- PROVIDED INFORMATION -
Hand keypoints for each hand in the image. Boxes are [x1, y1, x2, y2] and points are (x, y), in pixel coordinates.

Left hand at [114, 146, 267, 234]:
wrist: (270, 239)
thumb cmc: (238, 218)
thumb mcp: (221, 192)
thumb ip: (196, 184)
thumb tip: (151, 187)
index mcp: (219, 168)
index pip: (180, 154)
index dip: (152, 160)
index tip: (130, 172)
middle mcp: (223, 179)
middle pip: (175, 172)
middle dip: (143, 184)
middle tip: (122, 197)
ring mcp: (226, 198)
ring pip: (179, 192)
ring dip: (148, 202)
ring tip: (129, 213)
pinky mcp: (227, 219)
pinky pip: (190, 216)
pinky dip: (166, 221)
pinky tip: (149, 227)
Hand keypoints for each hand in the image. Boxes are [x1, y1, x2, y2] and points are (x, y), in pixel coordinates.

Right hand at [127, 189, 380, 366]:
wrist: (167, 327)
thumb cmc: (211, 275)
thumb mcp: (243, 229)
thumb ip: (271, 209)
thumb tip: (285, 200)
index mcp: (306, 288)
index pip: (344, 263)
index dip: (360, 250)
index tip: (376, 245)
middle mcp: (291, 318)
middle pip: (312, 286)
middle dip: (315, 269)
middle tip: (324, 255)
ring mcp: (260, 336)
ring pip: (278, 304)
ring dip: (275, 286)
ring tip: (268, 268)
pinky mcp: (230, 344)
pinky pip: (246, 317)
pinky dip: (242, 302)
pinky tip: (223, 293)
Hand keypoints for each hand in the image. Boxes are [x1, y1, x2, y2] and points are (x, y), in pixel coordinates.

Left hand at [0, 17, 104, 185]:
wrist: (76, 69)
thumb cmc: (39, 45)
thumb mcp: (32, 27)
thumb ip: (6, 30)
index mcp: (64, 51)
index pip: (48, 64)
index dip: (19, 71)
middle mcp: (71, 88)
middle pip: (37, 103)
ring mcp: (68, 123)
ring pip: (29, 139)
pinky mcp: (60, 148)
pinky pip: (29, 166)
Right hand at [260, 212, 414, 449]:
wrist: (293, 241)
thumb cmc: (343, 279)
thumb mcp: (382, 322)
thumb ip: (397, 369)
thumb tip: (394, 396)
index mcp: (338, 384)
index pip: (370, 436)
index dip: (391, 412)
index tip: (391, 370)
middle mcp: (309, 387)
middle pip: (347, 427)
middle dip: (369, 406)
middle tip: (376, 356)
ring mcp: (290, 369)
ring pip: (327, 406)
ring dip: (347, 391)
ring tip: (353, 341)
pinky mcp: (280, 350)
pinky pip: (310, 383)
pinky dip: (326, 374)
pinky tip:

- TASK BRIEF -
Everything from the first line of the entries above through the line with "middle pip: (347, 427)" is to be reproduced exactly, and nothing else.

- YOUR SOLUTION -
Hand keypoints for each hand in the image. Boxes are [x1, y1, x2, y2] and points are (x, y), in pixel coordinates.

Left hand at [114, 146, 267, 234]:
wrist: (270, 239)
thumb cmc: (238, 218)
thumb mcp: (221, 192)
thumb ip: (196, 184)
thumb tip: (151, 187)
index mcp: (219, 168)
index pip: (180, 154)
index dip: (152, 160)
index tip: (130, 172)
middle mcp: (223, 179)
middle pip: (175, 172)
middle dip: (143, 184)
middle tip: (122, 197)
ring mcp: (226, 198)
ring pip: (179, 192)
ring dip: (148, 202)
ring tip: (129, 213)
pinky mcp: (227, 219)
pinky pip: (190, 216)
pinky dip: (166, 221)
pinky tip: (149, 227)
Hand keypoints for each hand in the image. Boxes are [x1, y1, x2, y2] and points are (x, y), in pixel coordinates.

Right hand at [127, 189, 380, 366]:
wrist: (167, 327)
thumb cmc: (211, 275)
thumb mcp: (243, 229)
thumb ip: (271, 209)
thumb tip: (285, 200)
index mcp: (306, 288)
index pip: (344, 263)
index dip: (360, 250)
index tip: (376, 245)
middle mcp: (291, 318)
middle pip: (312, 286)
middle dip: (315, 269)
middle tip: (324, 255)
ring mcp: (260, 336)
ring pip: (278, 304)
ring dip: (275, 286)
ring tip: (268, 268)
pinky mcp: (230, 344)
pinky pip: (246, 317)
pinky dip: (242, 302)
pinky tip: (223, 293)
Hand keypoints for each hand in the image. Boxes are [x1, y1, x2, y2] and points are (x, y), in pixel coordinates.

Left hand at [0, 17, 104, 185]:
wrist: (76, 69)
thumb cmc: (39, 45)
thumb mcp: (32, 27)
thumb ip: (6, 30)
index mcp: (64, 51)
index pip: (48, 64)
index dip: (19, 71)
middle mcp: (71, 88)
middle pip: (37, 103)
ring mcp: (68, 123)
ring pip: (29, 139)
pinky mcp: (60, 148)
pinky pip: (29, 166)
Right hand at [260, 212, 414, 449]:
wrist: (293, 241)
thumb cmc: (343, 279)
thumb mcp: (382, 322)
thumb ip: (397, 369)
thumb tip: (394, 396)
index mcp: (338, 384)
index pip: (370, 436)
index dip: (391, 412)
index tip: (391, 370)
middle mcp: (309, 387)
middle pip: (347, 427)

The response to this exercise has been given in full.